Rafe entered the saloon. His head throbbed, and his side ached from a drunken tumble off his mount outside of Portsmouth. Aside from the fall, he remembered little of the trip from the port city. His mind had been too full of the vision of Gwenyth’s stricken face, his heart too heavy with guilt and a bitter emptiness.
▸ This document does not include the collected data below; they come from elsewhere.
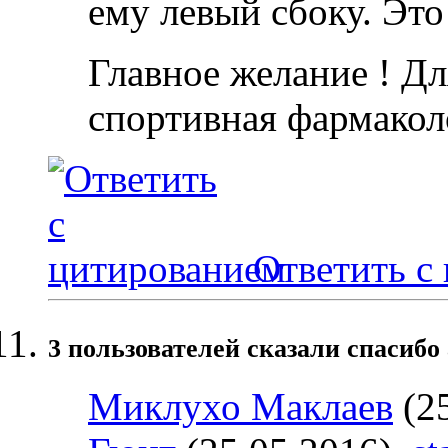
ему левый сбоку. Это
Главное желание ! Дл
спортивная фармакол
Ответить с
3 пользователей сказали cпасибо 
Миклухо Маклаев
(25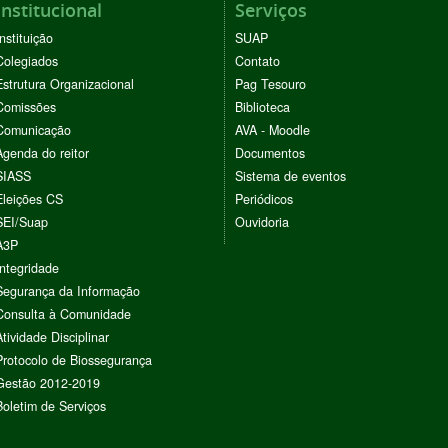
Institucional
Serviços
Instituição
SUAP
Colegiados
Contato
Estrutura Organizacional
Pag Tesouro
Comissões
Biblioteca
Comunicação
AVA - Moodle
Agenda do reitor
Documentos
SIASS
Sistema de eventos
Eleições CS
Periódicos
SEI/Suap
Ouvidoria
A3P
Integridade
Segurança da Informação
Consulta à Comunidade
Atividade Disciplinar
Protocolo de Biossegurança
Gestão 2012-2019
Boletim de Serviços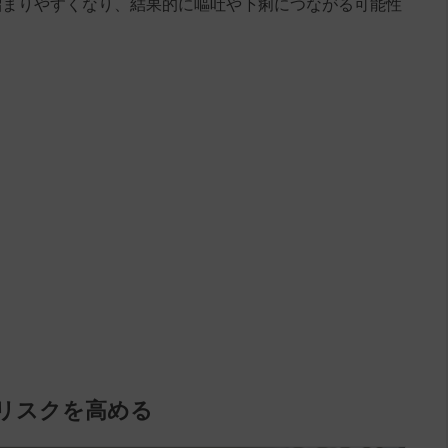
溜まりやすくなり、結果的に嘔吐や下痢につながる可能性
のリスクを高める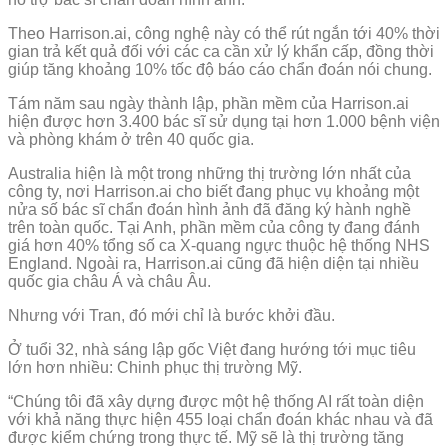
Theo Harrison.ai, công nghệ này có thể rút ngắn tới 40% thời
gian trả kết quả đối với các ca cần xử lý khẩn cấp, đồng thời
giúp tăng khoảng 10% tốc độ báo cáo chẩn đoán nói chung.
Tám năm sau ngày thành lập, phần mềm của Harrison.ai
hiện được hơn 3.400 bác sĩ sử dụng tại hơn 1.000 bệnh viện
và phòng khám ở trên 40 quốc gia.
Australia hiện là một trong những thị trường lớn nhất của
công ty, nơi Harrison.ai cho biết đang phục vụ khoảng một
nửa số bác sĩ chẩn đoán hình ảnh đã đăng ký hành nghề
trên toàn quốc. Tại Anh, phần mềm của công ty đang đánh
giá hơn 40% tổng số ca X-quang ngực thuộc hệ thống NHS
England. Ngoài ra, Harrison.ai cũng đã hiện diện tại nhiều
quốc gia châu Á và châu Âu.
Nhưng với Tran, đó mới chỉ là bước khởi đầu.
Ở tuổi 32, nhà sáng lập gốc Việt đang hướng tới mục tiêu
lớn hơn nhiều: Chinh phục thị trường Mỹ.
“Chúng tôi đã xây dựng được một hệ thống AI rất toàn diện
với khả năng thực hiện 455 loại chẩn đoán khác nhau và đã
được kiểm chứng trong thực tế. Mỹ sẽ là thị trường tăng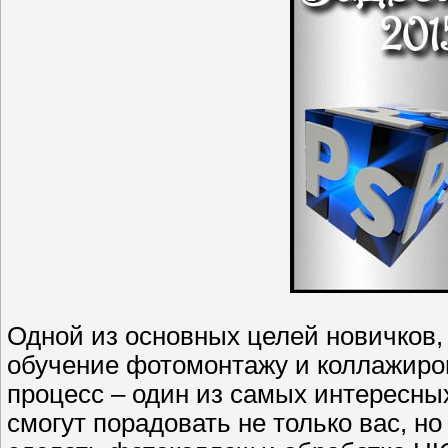
Одной из основных целей новичков
обучение фотомонтажу и коллажиров
процесс – один из самых интересных
смогут порадовать не только вас, но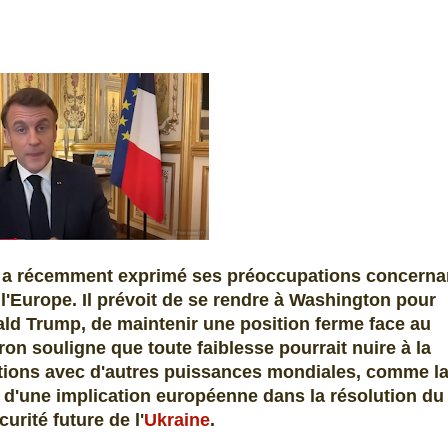
, a récemment exprimé ses préoccupations concerna
e l'Europe. Il prévoit de se rendre à Washington pour
ald Trump, de maintenir une position ferme face au
ron souligne que toute faiblesse pourrait nuire à la
lations avec d'autres puissances mondiales, comme l
nce d'une implication européenne dans la résolution du
curité future de l'
Ukraine
.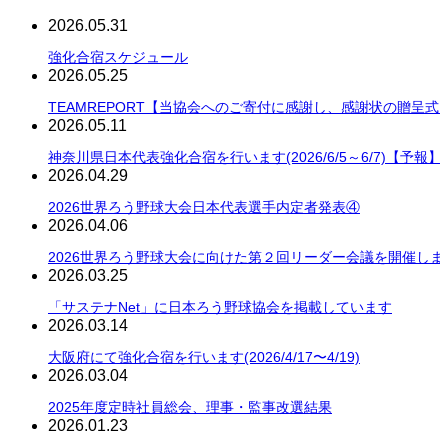
2026.05.31
強化合宿スケジュール
2026.05.25
TEAMREPORT【当協会へのご寄付に感謝し、感謝状の贈呈式
2026.05.11
神奈川県日本代表強化合宿を行います(2026/6/5～6/7)【予報】
2026.04.29
2026世界ろう野球大会日本代表選手内定者発表④
2026.04.06
2026世界ろう野球大会に向けた第２回リーダー会議を開催しま
2026.03.25
「サステナNet」に日本ろう野球協会を掲載しています
2026.03.14
大阪府にて強化合宿を行います(2026/4/17〜4/19)
2026.03.04
2025年度定時社員総会、理事・監事改選結果
2026.01.23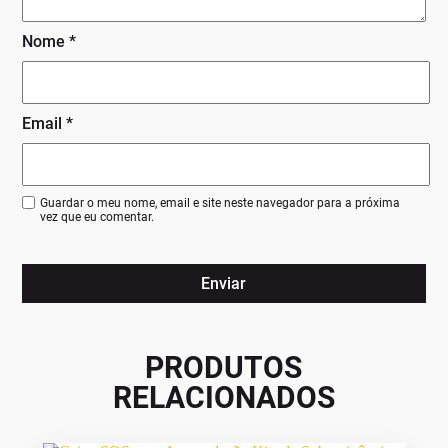
Nome
*
Email
*
Guardar o meu nome, email e site neste navegador para a próxima
vez que eu comentar.
PRODUTOS
RELACIONADOS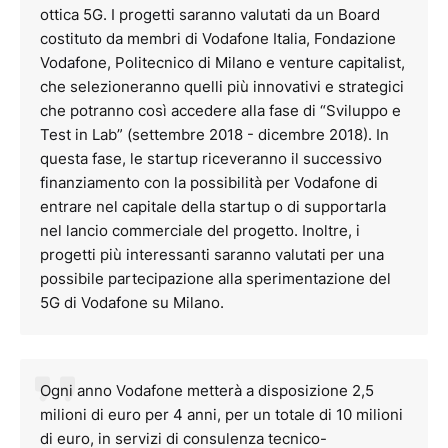
ottica 5G. I progetti saranno valutati da un Board
costituto da membri di Vodafone Italia, Fondazione
Vodafone, Politecnico di Milano e venture capitalist,
che selezioneranno quelli più innovativi e strategici
che potranno così accedere alla fase di “Sviluppo e
Test in Lab” (settembre 2018 - dicembre 2018). In
questa fase, le startup riceveranno il successivo
finanziamento con la possibilità per Vodafone di
entrare nel capitale della startup o di supportarla
nel lancio commerciale del progetto. Inoltre, i
progetti più interessanti saranno valutati per una
possibile partecipazione alla sperimentazione del
5G di Vodafone su Milano.
Ogni anno Vodafone metterà a disposizione 2,5
milioni di euro per 4 anni, per un totale di 10 milioni
di euro, in servizi di consulenza tecnico-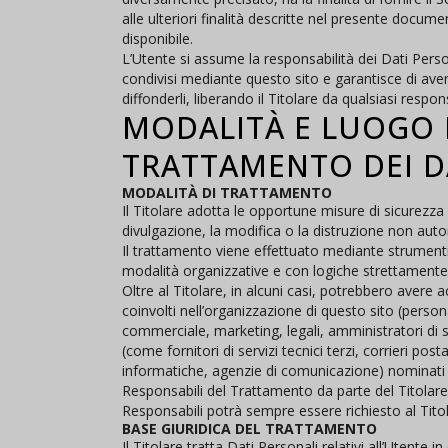
alle ulteriori finalità descritte nel presente docum
disponibile.
L’Utente si assume la responsabilità dei Dati Persona
condivisi mediante questo sito e garantisce di avere
diffonderli, liberando il Titolare da qualsiasi respons
MODALITÀ E LUOGO 
TRATTAMENTO DEI D
MODALITÀ DI TRATTAMENTO
Il Titolare adotta le opportune misure di sicurezza 
divulgazione, la modifica o la distruzione non autor
Il trattamento viene effettuato mediante strumenti
modalità organizzative e con logiche strettamente co
Oltre al Titolare, in alcuni casi, potrebbero avere a
coinvolti nell’organizzazione di questo sito (perso
commerciale, marketing, legali, amministratori di 
(come fornitori di servizi tecnici terzi, corrieri post
informatiche, agenzie di comunicazione) nominati
Responsabili del Trattamento da parte del Titolare
Responsabili potrà sempre essere richiesto al Tito
BASE GIURIDICA DEL TRATTAMENTO
Il Titolare tratta Dati Personali relativi all’Utente 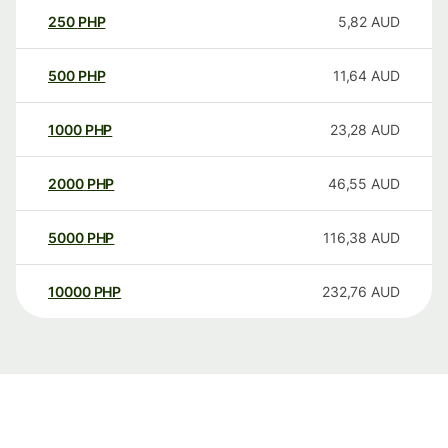
250
PHP
5,82
AUD
500
PHP
11,64
AUD
1000
PHP
23,28
AUD
2000
PHP
46,55
AUD
5000
PHP
116,38
AUD
10000
PHP
232,76
AUD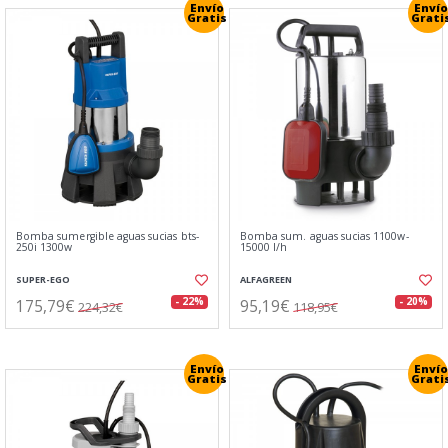
Envío
Envío
Gratis
Grati
Bomba sumergible aguas sucias bts-
Bomba sum. aguas sucias 1100w-
250i 1300w
15000 l/h
SUPER-EGO
ALFAGREEN
175,79€
95,19€
- 22%
- 20%
224,32€
118,95€
Envío
Envío
Gratis
Grati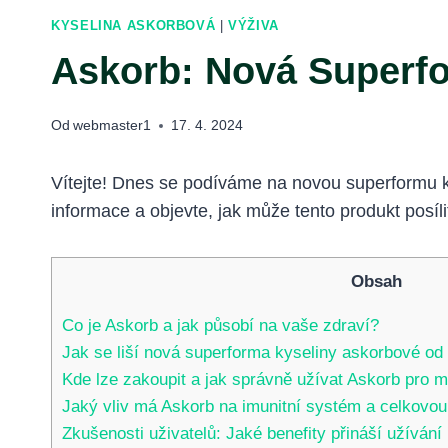
KYSELINA ASKORBOVÁ
|
VÝŽIVA
Askorb: Nová Superfo
Od
webmaster1
17. 4. 2024
Vítejte! Dnes se podíváme na novou superformu ky
informace a objevte, jak může tento produkt posílit
Obsah
Co je Askorb a jak působí na vaše zdraví?
Jak se liší nová superforma kyseliny askorbové o
Kde lze zakoupit a jak správně užívat Askorb pro 
Jaký vliv má Askorb na imunitní systém a celkovou 
Zkušenosti uživatelů: Jaké benefity přináší užíván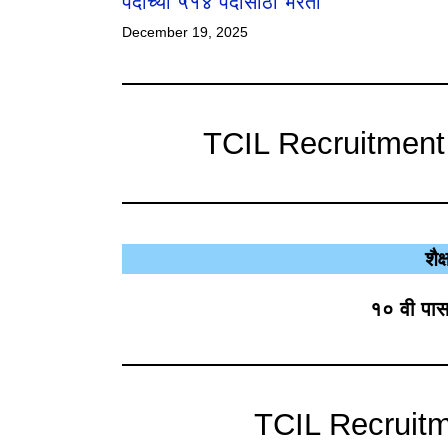
पदाच्या ५१४ पदांसाठी भरती
December 19, 2025
TCIL Recruitment 2
शैक
१० वी पास
TCIL Recruitm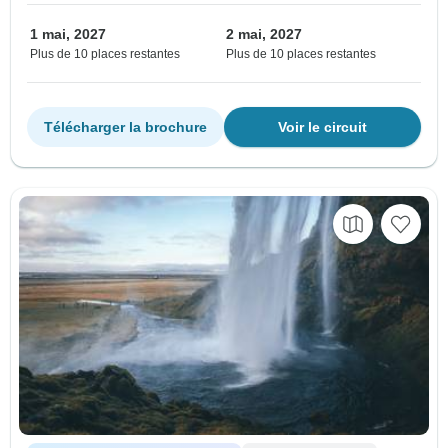
1 mai, 2027
2 mai, 2027
Plus de 10 places restantes
Plus de 10 places restantes
Télécharger la brochure
Voir le circuit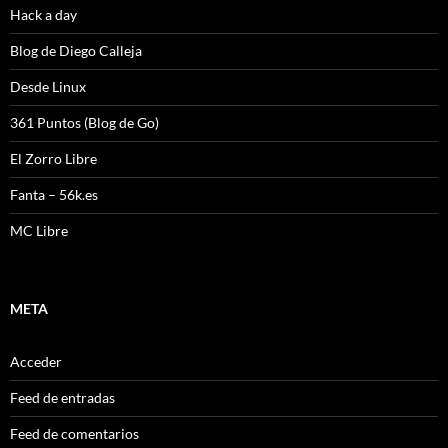
Hack a day
Blog de Diego Calleja
Desde Linux
361 Puntos (Blog de Go)
El Zorro Libre
Fanta – 56k.es
MC Libre
META
Acceder
Feed de entradas
Feed de comentarios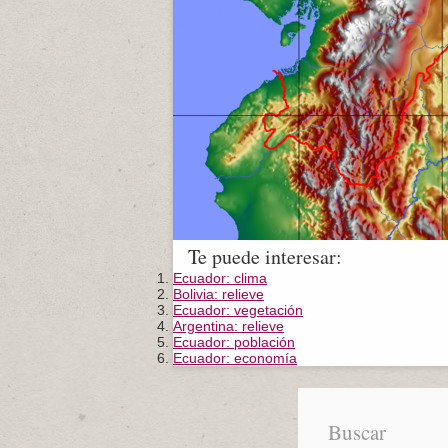
Te puede interesar:
Ecuador: clima
Bolivia: relieve
Ecuador: vegetación
Argentina: relieve
Ecuador: población
Ecuador: economía
Buscar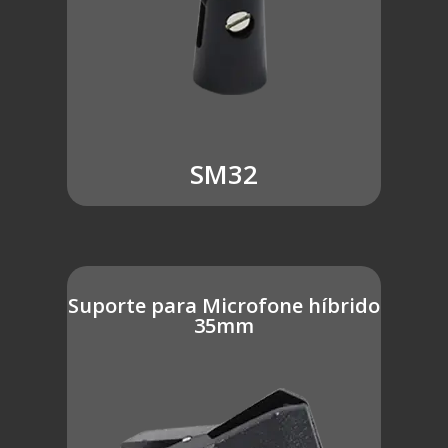
SM32
Suporte para Microfone híbrido
35mm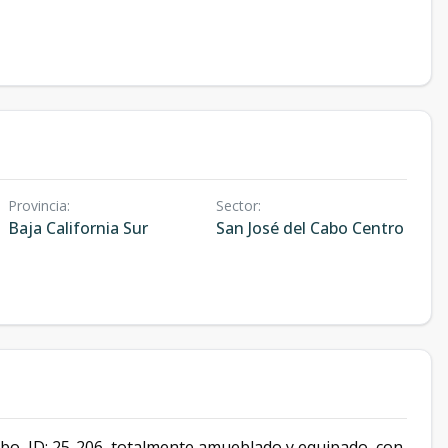
Provincia
:
Sector
:
Baja California Sur
San José del Cabo Centro
abo, ID: 25-206, totalmente amueblado y equipado, con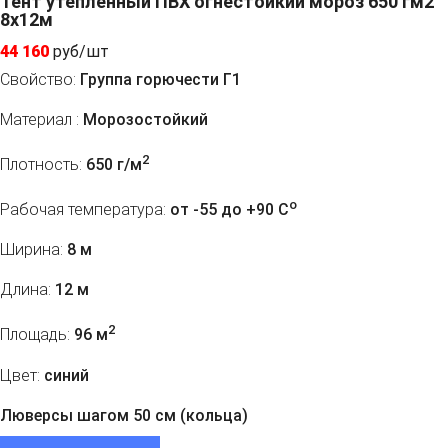
Тент утепленный ПВХ огнестойкий мороз 650 гм2
8х12м
44 160
руб/шт
Свойство:
Группа горючести Г1
Материал :
Морозостойкий
2
Плотность:
650 г/м
o
Рабочая температура:
от -55 до +90 C
Ширина:
8 м
Длина:
12 м
2
Площадь:
96 м
Цвет:
синий
Люверсы шагом 50 см (кольца)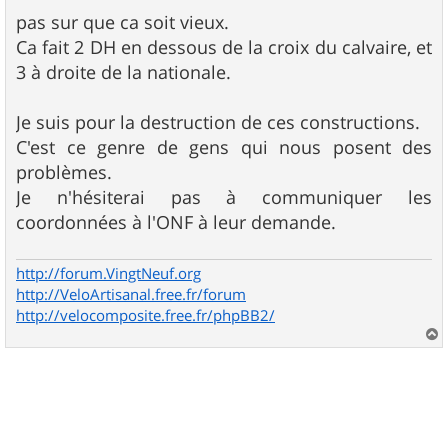
e
s
pas sur que ca soit vieux.
s
Ca fait 2 DH en dessous de la croix du calvaire, et
a
g
3 à droite de la nationale.
e
Je suis pour la destruction de ces constructions.
C'est ce genre de gens qui nous posent des
problèmes.
Je n'hésiterai pas à communiquer les
coordonnées à l'ONF à leur demande.
http://forum.VingtNeuf.org
http://VeloArtisanal.free.fr/forum
http://velocomposite.free.fr/phpBB2/
a
u
t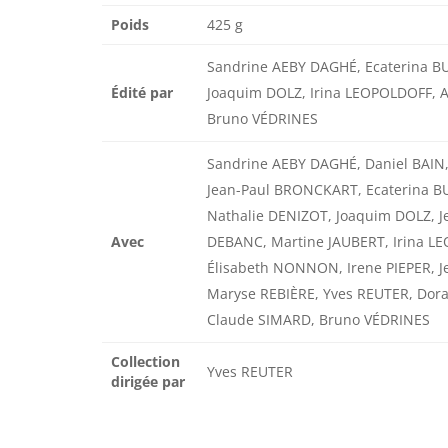
Poids
425 g
Sandrine AEBY DAGHÉ, Ecaterina B
Édité par
Joaquim DOLZ, Irina LEOPOLDOFF,
Bruno VÉDRINES
Sandrine AEBY DAGHÉ, Daniel BAIN
Jean-Paul BRONCKART, Ecaterina B
Nathalie DENIZOT, Joaquim DOLZ, J
Avec
DEBANC, Martine JAUBERT, Irina 
Élisabeth NONNON, Irene PIEPER, Je
Maryse REBIÈRE, Yves REUTER, Dor
Claude SIMARD, Bruno VÉDRINES
Collection
Yves REUTER
dirigée par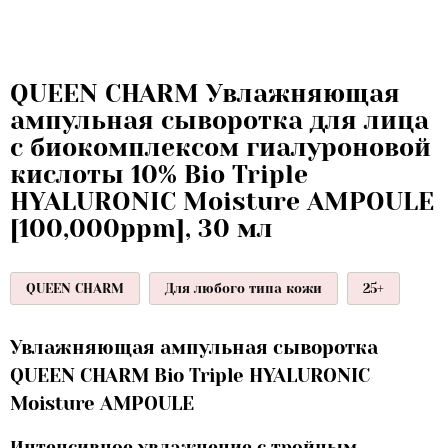
QUEEN CHARM Увлажняющая
ампульная сыворотка для лица
с биокомплексом гиалуроновой
кислоты 10% Bio Triple
HYALURONIC Moisture AMPOULE
[100,000ppm], 30 мл
QUEEN CHARM
Для любого типа кожи
25+
Увлажняющая ампульная сыворотка
QUEEN CHARM Bio Triple HYALURONIC
Moisture AMPOULE
Интенсивное увлажнение с тройным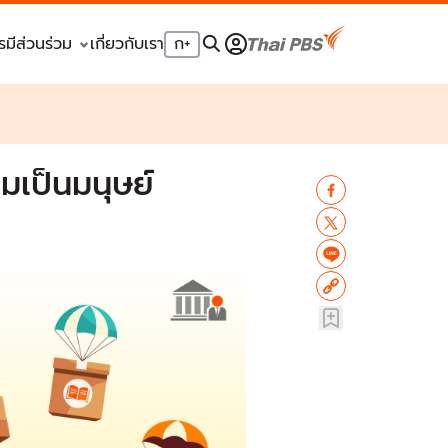
รมีส่วนร่วม
เกี่ยวกับเรา
ก
+
มเป็นมนุษย์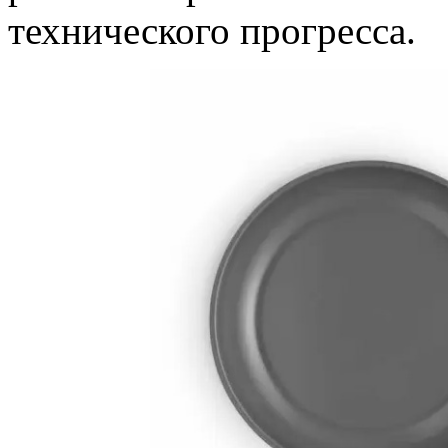
технического прогресса.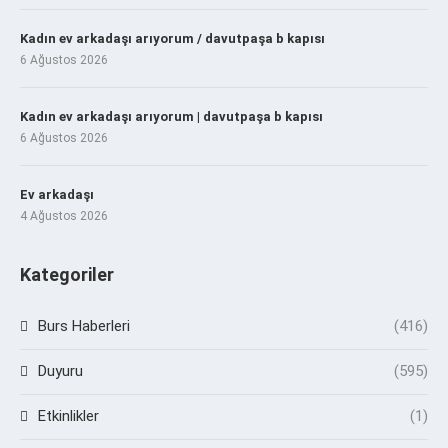
Kadın ev arkadaşı arıyorum / davutpaşa b kapısı
6 Ağustos 2026
Kadın ev arkadaşı arıyorum | davutpaşa b kapısı
6 Ağustos 2026
Ev arkadaşı
4 Ağustos 2026
Kategoriler
Burs Haberleri
(416)
Duyuru
(595)
Etkinlikler
(1)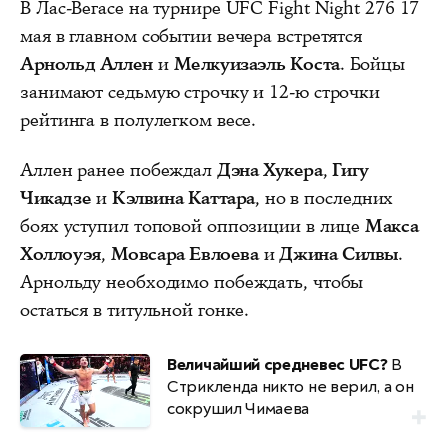
В Лас-Вегасе на турнире UFC Fight Night 276 17
мая в главном событии вечера встретятся
Арнольд Аллен
и
Мелкуизаэль Коста
. Бойцы
занимают седьмую строчку и 12-ю строчки
рейтинга в полулегком весе.
Аллен ранее побеждал
Дэна Хукера
,
Гигу
Чикадзе
и
Кэлвина Каттара
, но в последних
боях уступил топовой оппозиции в лице
Макса
Холлоуэя
,
Мовсара Евлоева
и
Джина Силвы
.
Арнольду необходимо побеждать, чтобы
остаться в титульной гонке.
Величайший средневес UFC?
В
Стрикленда никто не верил, а он
сокрушил Чимаева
Escaping the poisonous atmosphere of Bodliam for the taverns and gin-shops of Portsmouth harbor, it had been easy to fall into old habits. He’d given full rein to the dark fury coiling inside him like a serpent, as alive now as in the weeks and months following his court martial. Mired in self-pity and self-loathing, he let a night and a day pass as he drank his way through bottle after bottle and tavern after tavern.
But he’d tried forgetting his hurt in a haze of whiskey dreams once before. It hadn’t worked then, and it did little better this time to ease the dull weight of his misery. All it did was give him a sour belly and a mouth that felt stuffed with cotton wool. Now, exhaustion hung like a cloak about his shoulders and he yearned for the comfort of his bed, but he knew sleep would never come if he ignored Gwenyth and allowed last night to be the end of everything between them.
He found her curled asleep in an armchair by the windows. Her slippers abandoned on the floor. Stockinged feet peeking from beneath her rumpled skirts. Moonlight gilded her hair and cast an opalescent glow across her face. He reached out a hand to shake her awake, but paused. How could he begin to make her understand the enormity of her rejection and the decisions it forced him to confront? He drew his hand back, stuffing it deep into his pocket. With a shaky breath, he turned to leave. He’d not the heart nor, to be truthful, the courage to wake her. What would be the point?
He’d come home to Bodliam for one purpose, to flaunt his wealth and prove to his family he could make it without their help. It wasn’t Gwenyth’s fault he’d realized too late what he truly wanted: a place where he didn’t need to flaunt or prove anything.